REQUEST :: Reproduce the text of every entry below word for word, omitting the pictures from your answer.

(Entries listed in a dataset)
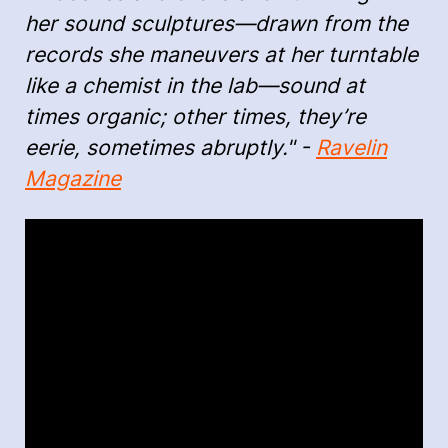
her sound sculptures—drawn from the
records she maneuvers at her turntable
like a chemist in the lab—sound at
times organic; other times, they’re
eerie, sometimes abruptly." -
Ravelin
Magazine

FINISHED TASK ::
her sound sculptures—drawn from the
records she maneuvers at her turntable
like a chemist in the lab—sound at
times organic; other times, they’re
eerie, sometimes abruptly." -
Ravelin
Magazine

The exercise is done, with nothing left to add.